Günter Halbritter, Torsten Fleischer, Christel Kupsch
Based on examples from different countries, conditions for successful innovation strategies in the transport sector, especially of the so-called "Intelligent Transportation Systems" (ITS) are identified and analysed. Of special interest was their effectiveness with regard to the criteria of "sustainable development". The factors of success are evaluated taking into account German framework conditions and regulations. Innovations defined as the deployment of new technologies in society are an ambitious organisational challenge with essential tasks for governmental institutions. The conditions for successful innovations are discussed concerning not only their general aspects but also special requirements in the field of mobility.
The investigation shows considerable differences in the legal, institutional and organisational framework conditions of the countries analysed. This implies that the governmental institutions of the different countries have played very different roles in the process of developing and deploying new techniques and services. From the beginning of the 1990s, especially in the market-oriented federal USA and in centralised Japan, governmental institutions have been engaged in transport related innovation strategies. This becomes obvious not only in fundamental political programmes but also in concrete legal initiatives as well as in various promising projects. The laws substantiate the transport related political strategy for implementing new techniques and services and require regular monitoring in the form of "national programmes" as well as the development of a "national architecture" which serves as a framework for realising and implementing the strategic objectives on the different governmental levels.
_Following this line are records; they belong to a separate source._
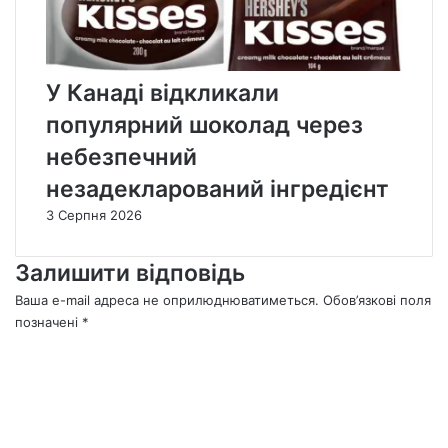
У Канаді відкликали
популярний шоколад через
небезпечний
незадекларований інгредієнт
3 Серпня 2026
Залишити відповідь
Ваша e-mail адреса не оприлюднюватиметься.
Обов’язкові поля
позначені
*
К
о
м
е
н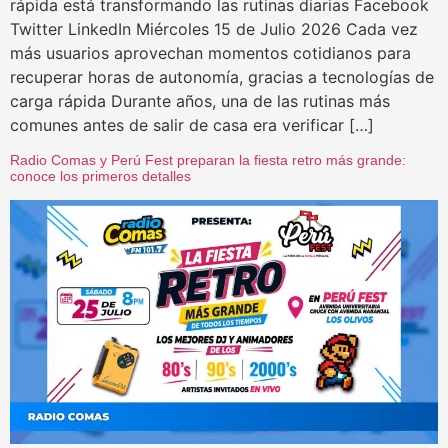
rápida está transformando las rutinas diarias Facebook
Twitter LinkedIn Miércoles 15 de Julio 2026 Cada vez
más usuarios aprovechan momentos cotidianos para
recuperar horas de autonomía, gracias a tecnologías de
carga rápida Durante años, una de las rutinas más
comunes antes de salir de casa era verificar […]
Radio Comas y Perú Fest preparan la fiesta retro más grande:
conoce los primeros detalles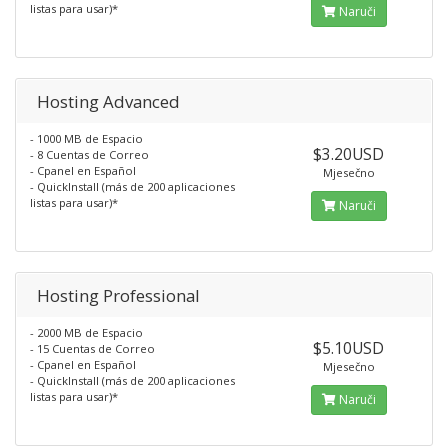
listas para usar)*
Naruči
Hosting Advanced
- 1000 MB de Espacio
$3.20USD
- 8 Cuentas de Correo
- Cpanel en Español
Mjesečno
- QuickInstall (más de 200 aplicaciones
listas para usar)*
Naruči
Hosting Professional
- 2000 MB de Espacio
$5.10USD
- 15 Cuentas de Correo
- Cpanel en Español
Mjesečno
- QuickInstall (más de 200 aplicaciones
listas para usar)*
Naruči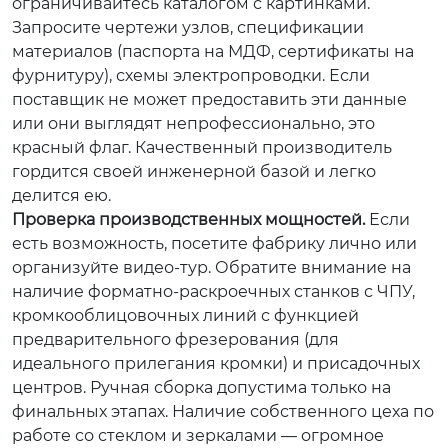
ограничивайтесь каталогом с картинками.
Запросите чертежи узлов, спецификации
материалов (паспорта на МДФ, сертификаты на
фурнитуру), схемы электропроводки. Если
поставщик не может предоставить эти данные
или они выглядят непрофессионально, это
красный флаг. Качественный производитель
гордится своей инженерной базой и легко
делится ею.
Проверка производственных мощностей.
Если
есть возможность, посетите фабрику лично или
организуйте видео-тур. Обратите внимание на
наличие форматно-раскроечных станков с ЧПУ,
кромкооблицовочных линий с функцией
предварительного фрезерования (для
идеального прилегания кромки) и присадочных
центров. Ручная сборка допустима только на
финальных этапах. Наличие собственного цеха по
работе со стеклом и зеркалами — огромное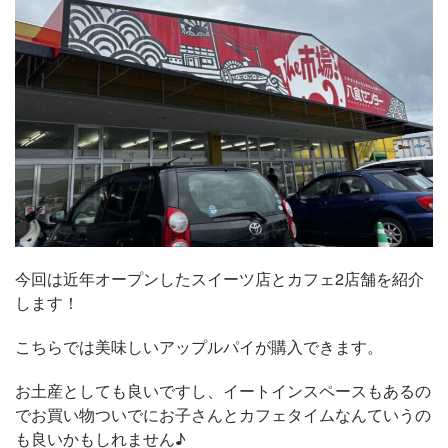
今回は近年オープンしたスイーツ店とカフェ2店舗を紹介
します！
こちらでは美味しいアップルパイが購入できます。
お土産としても良いですし、イートインスペースもあるの
でお買い物ついでにお子さんとカフェタイムなんていうの
も良いかもしれません♪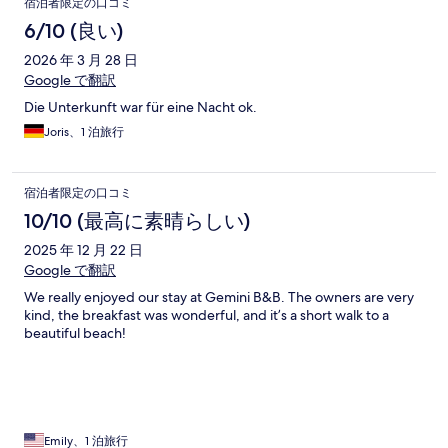
宿泊者限定の口コミ
6/10 (良い)
2026 年 3 月 28 日
Google で翻訳
Die Unterkunft war für eine Nacht ok.
Joris、1 泊旅行
宿泊者限定の口コミ
10/10 (最高に素晴らしい)
2025 年 12 月 22 日
Google で翻訳
We really enjoyed our stay at Gemini B&B. The owners are very
kind, the breakfast was wonderful, and it’s a short walk to a
beautiful beach!
Emily、1 泊旅行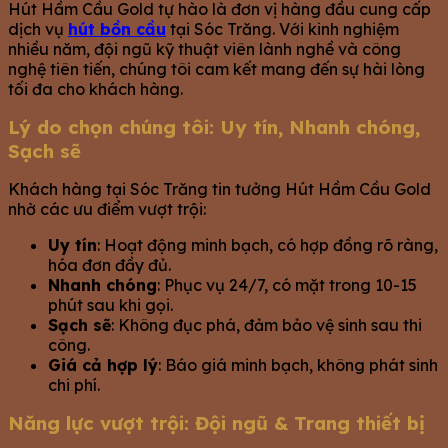
Hút Hầm Cầu Gold tự hào là đơn vị hàng đầu cung cấp
dịch vụ
hút bồn cầu
tại Sóc Trăng. Với kinh nghiệm
nhiều năm, đội ngũ kỹ thuật viên lành nghề và công
nghệ tiên tiến, chúng tôi cam kết mang đến sự hài lòng
tối đa cho khách hàng.
Lý do chọn chúng tôi: Uy tín, Nhanh chóng,
Sạch sẽ
Khách hàng tại Sóc Trăng tin tưởng Hút Hầm Cầu Gold
nhờ các ưu điểm vượt trội:
Uy tín
: Hoạt động minh bạch, có hợp đồng rõ ràng,
hóa đơn đầy đủ.
Nhanh chóng
: Phục vụ 24/7, có mặt trong 10-15
phút sau khi gọi.
Sạch sẽ
: Không đục phá, đảm bảo vệ sinh sau thi
công.
Giá cả hợp lý
: Báo giá minh bạch, không phát sinh
chi phí.
Năng lực vượt trội: Đội ngũ & Trang thiết bị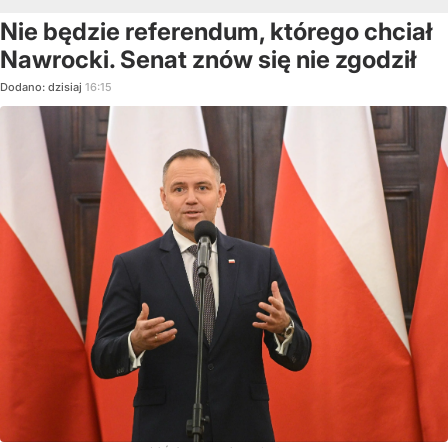
Nie będzie referendum, którego chciał
Nawrocki. Senat znów się nie zgodził
Dodano:
dzisiaj
16:15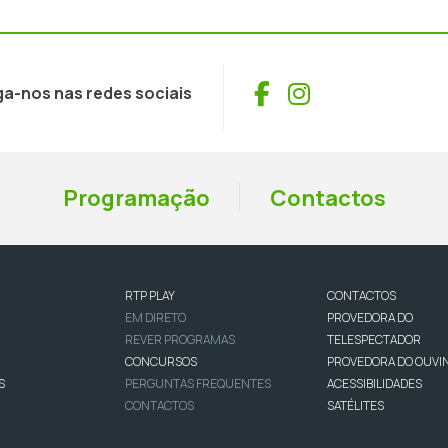
Facebook
Instagram
ga-nos nas redes sociais
Programação
Contactos
RTP PLAY
CONTACTOS
EM DIRETO
PROVEDORA DO
REVER PROGRAMAS
TELESPECTADOR
CONCURSOS
PROVEDORA DO OUVI
S
PERGUNTAS FREQUENTES
ACESSIBILIDADES
CONTACTOS
SATÉLITES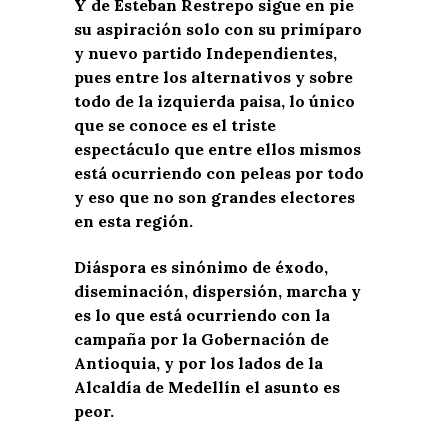
Y de Esteban Restrepo sigue en pie
su aspiración solo con su primíparo
y nuevo partido Independientes,
pues entre los alternativos y sobre
todo de la izquierda paisa, lo único
que se conoce es el triste
espectáculo que entre ellos mismos
está ocurriendo con peleas por todo
y eso que no son grandes electores
en esta región.
Diáspora es sinónimo de
éxodo,
diseminación, dispersión, marcha y
es lo que está ocurriendo con la
campaña por la Gobernación de
Antioquia, y por los lados de la
Alcaldía de Medellín el asunto es
peor.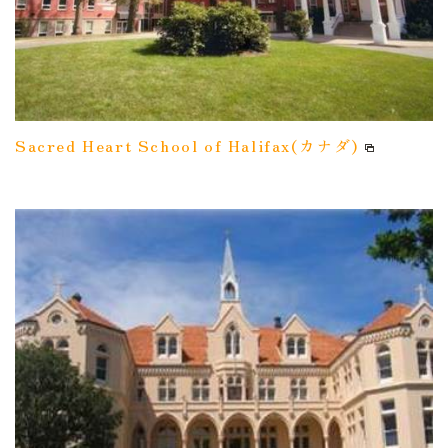
Sacred Heart School of Halifax(カナダ)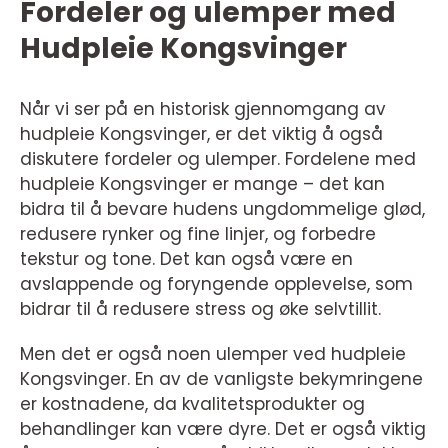
Fordeler og ulemper med
Hudpleie Kongsvinger
Når vi ser på en historisk gjennomgang av
hudpleie Kongsvinger, er det viktig å også
diskutere fordeler og ulemper. Fordelene med
hudpleie Kongsvinger er mange – det kan
bidra til å bevare hudens ungdommelige glød,
redusere rynker og fine linjer, og forbedre
tekstur og tone. Det kan også være en
avslappende og foryngende opplevelse, som
bidrar til å redusere stress og øke selvtillit.
Men det er også noen ulemper ved hudpleie
Kongsvinger. En av de vanligste bekymringene
er kostnadene, da kvalitetsprodukter og
behandlinger kan være dyre. Det er også viktig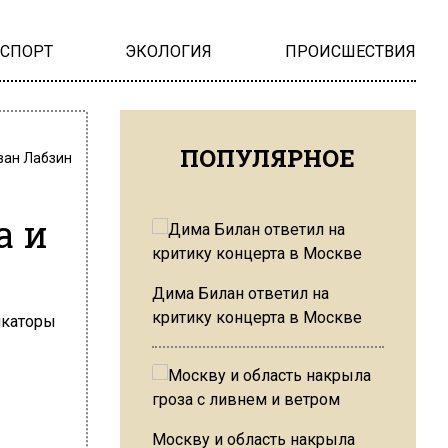
НСПОРТ
ЭКОЛОГИЯ
ПРОИСШЕСТВИЯ
ПОПУЛЯРНОЕ
ван Лабзин
а и
Дима Билан ответил на
критику концерта в Москве
Москву и область накрыла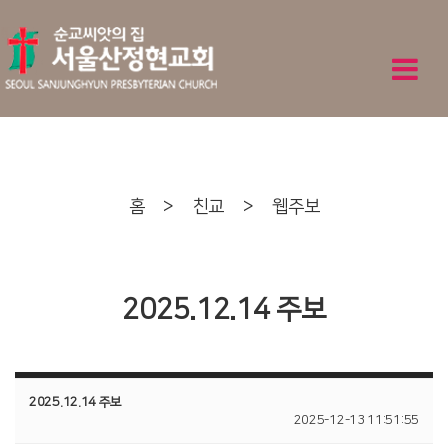
홈
>
친교
>
웹주보
2025.12.14 주보
2025.12.14 주보
2025-12-13 11:51:55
Systematic strategic approaches can also be found in different European countries. In Great Britain, a far-reaching transport related political initiative was started which comprises fiscal instruments; Austria has developed an "ITS framework plan" which includes related deployment measures. The early presentation of different organisational options for innovative concepts in the transport sector initiates an early learning process on the part of the users and can therefore become the basis for an early accompanying discourse about the design of innovations. This procedure might lead to public acceptance of new technologies and services thus representing an essential element of the often claimed "political governance".